* **Task inputs**
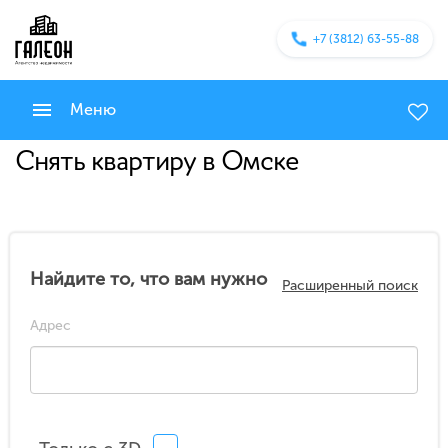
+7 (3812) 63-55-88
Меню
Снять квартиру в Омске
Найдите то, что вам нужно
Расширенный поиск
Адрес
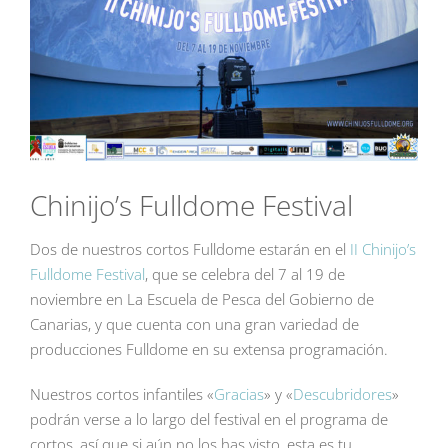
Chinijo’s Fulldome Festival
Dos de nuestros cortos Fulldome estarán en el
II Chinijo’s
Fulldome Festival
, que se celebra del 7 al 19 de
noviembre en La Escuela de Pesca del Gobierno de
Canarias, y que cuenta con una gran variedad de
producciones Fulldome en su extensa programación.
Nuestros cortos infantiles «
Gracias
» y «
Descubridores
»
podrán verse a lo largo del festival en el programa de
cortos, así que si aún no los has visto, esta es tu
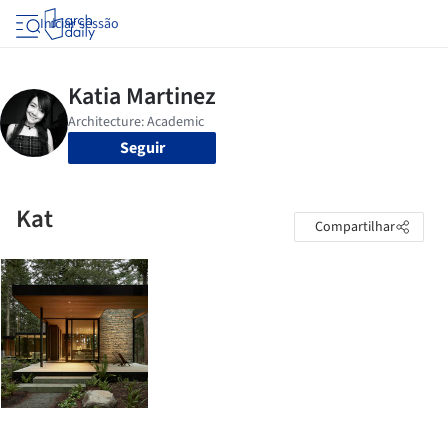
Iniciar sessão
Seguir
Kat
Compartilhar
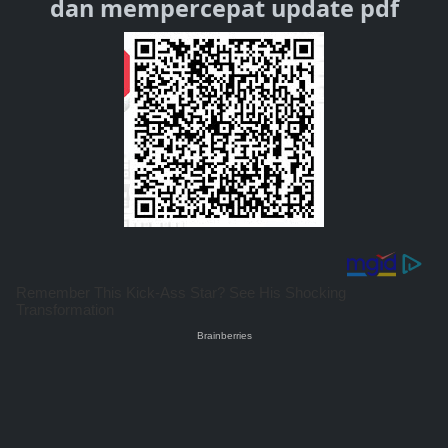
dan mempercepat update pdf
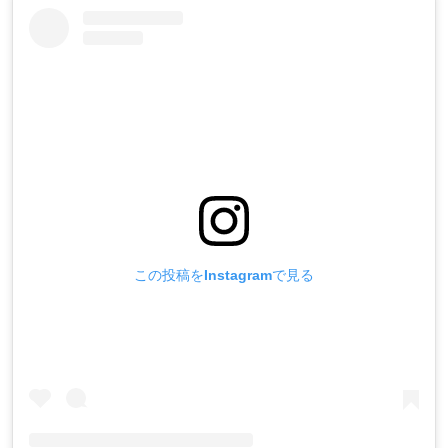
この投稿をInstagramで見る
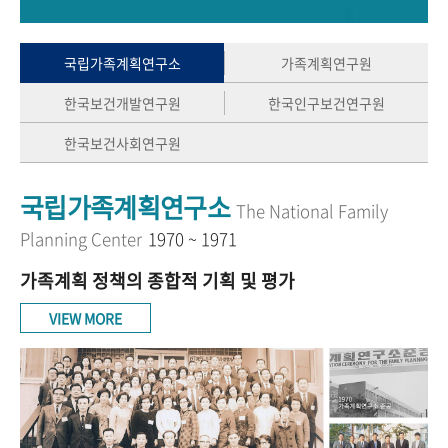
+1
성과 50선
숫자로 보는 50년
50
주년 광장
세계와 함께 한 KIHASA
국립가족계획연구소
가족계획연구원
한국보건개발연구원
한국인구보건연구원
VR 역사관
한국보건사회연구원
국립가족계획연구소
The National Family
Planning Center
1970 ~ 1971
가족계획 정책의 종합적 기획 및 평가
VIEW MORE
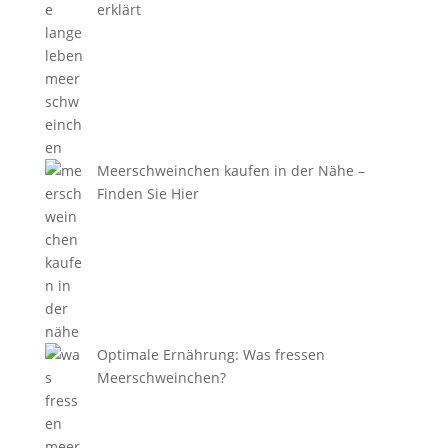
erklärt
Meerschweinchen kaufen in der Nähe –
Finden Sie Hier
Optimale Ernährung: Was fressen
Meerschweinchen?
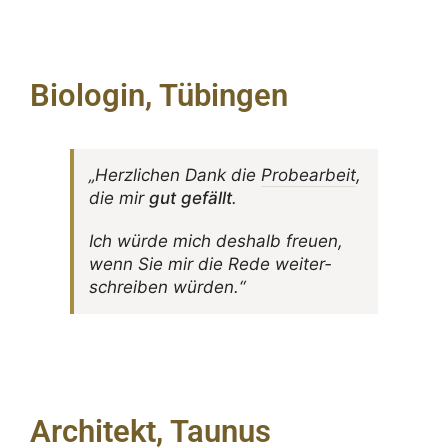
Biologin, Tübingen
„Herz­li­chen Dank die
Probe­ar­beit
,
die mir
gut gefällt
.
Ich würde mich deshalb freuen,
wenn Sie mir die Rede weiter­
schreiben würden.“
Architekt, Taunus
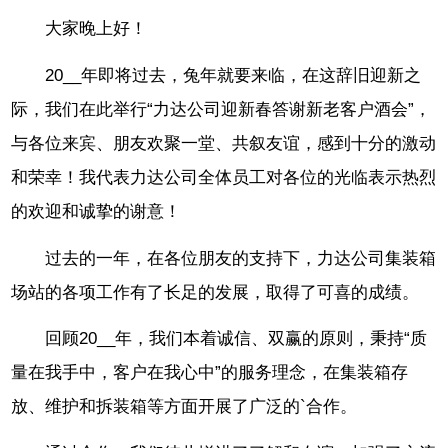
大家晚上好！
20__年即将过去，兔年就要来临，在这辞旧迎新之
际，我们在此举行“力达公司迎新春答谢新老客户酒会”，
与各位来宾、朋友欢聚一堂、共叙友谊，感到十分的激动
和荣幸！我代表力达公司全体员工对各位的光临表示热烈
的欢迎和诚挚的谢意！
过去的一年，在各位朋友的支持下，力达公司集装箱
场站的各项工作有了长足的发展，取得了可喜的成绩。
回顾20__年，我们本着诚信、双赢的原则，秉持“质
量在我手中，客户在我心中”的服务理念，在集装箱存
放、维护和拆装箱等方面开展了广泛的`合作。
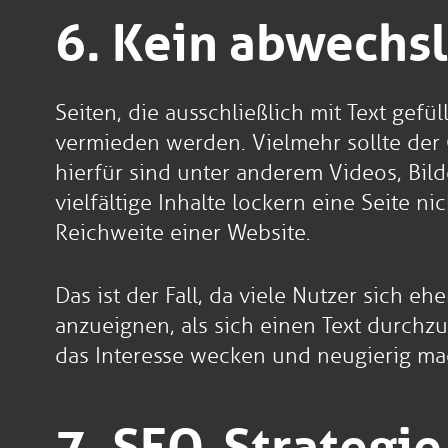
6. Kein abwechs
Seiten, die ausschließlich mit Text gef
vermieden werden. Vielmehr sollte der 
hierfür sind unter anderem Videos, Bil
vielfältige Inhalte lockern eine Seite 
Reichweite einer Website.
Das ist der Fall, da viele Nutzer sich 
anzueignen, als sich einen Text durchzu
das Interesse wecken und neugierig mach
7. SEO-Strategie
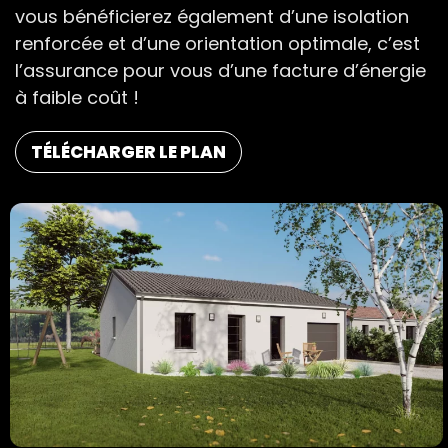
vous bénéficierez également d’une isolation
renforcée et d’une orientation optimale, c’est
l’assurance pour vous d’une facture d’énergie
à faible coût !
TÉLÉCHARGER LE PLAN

--

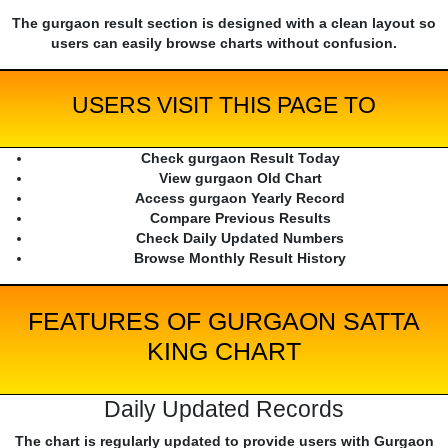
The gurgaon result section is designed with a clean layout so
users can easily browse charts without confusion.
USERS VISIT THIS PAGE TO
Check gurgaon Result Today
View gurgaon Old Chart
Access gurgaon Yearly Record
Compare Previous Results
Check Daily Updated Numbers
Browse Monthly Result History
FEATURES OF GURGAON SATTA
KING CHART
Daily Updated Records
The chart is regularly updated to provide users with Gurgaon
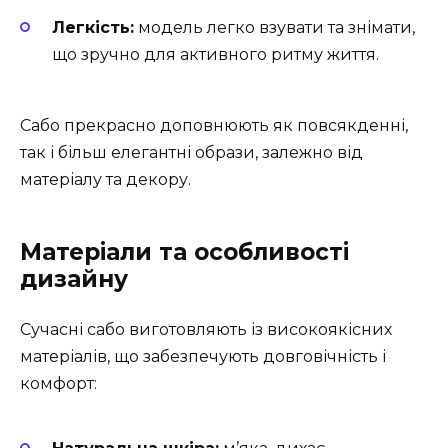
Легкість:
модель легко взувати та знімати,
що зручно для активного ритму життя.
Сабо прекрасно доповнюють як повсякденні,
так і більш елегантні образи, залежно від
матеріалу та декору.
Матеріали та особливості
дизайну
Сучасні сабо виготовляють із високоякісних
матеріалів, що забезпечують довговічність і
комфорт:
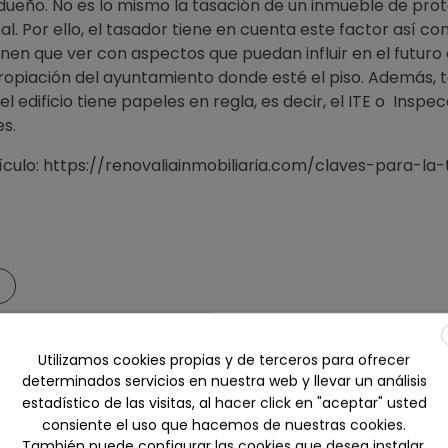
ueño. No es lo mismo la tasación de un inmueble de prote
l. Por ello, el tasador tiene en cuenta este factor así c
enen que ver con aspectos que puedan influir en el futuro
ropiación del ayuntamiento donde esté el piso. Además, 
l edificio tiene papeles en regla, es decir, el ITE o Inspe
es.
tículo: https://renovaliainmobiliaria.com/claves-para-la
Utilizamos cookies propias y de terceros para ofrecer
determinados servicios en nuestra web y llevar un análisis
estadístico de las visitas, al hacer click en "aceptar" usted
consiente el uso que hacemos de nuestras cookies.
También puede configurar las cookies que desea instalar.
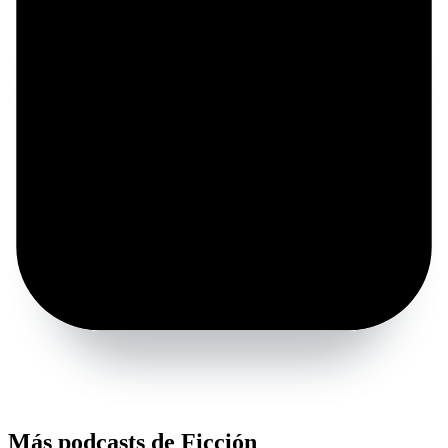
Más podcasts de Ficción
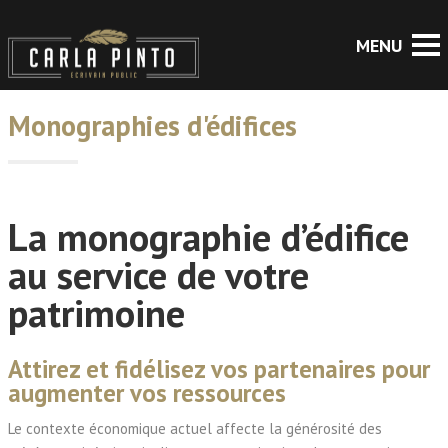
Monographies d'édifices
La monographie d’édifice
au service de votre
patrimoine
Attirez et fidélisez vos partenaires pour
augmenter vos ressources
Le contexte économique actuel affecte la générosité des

==

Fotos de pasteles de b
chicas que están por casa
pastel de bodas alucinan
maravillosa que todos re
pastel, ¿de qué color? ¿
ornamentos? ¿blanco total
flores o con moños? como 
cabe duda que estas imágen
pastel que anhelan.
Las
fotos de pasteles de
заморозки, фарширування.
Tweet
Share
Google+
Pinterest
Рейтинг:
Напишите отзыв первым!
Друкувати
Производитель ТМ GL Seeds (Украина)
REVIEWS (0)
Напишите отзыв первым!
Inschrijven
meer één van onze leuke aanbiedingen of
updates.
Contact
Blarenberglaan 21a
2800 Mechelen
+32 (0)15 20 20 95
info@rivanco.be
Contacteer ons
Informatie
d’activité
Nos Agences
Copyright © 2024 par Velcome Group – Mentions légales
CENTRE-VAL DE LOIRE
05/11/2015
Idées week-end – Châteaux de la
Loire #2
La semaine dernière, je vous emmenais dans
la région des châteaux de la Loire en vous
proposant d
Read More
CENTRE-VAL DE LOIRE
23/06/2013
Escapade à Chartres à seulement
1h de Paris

* **Problem to work on**
Only lines holding the word "cuenta" belong in the answer; copy each one from the material.

* **Answer box**
Canarias, y que cuenta con una gran variedad de
l. Por ello, el tasador tiene en cuenta este factor así c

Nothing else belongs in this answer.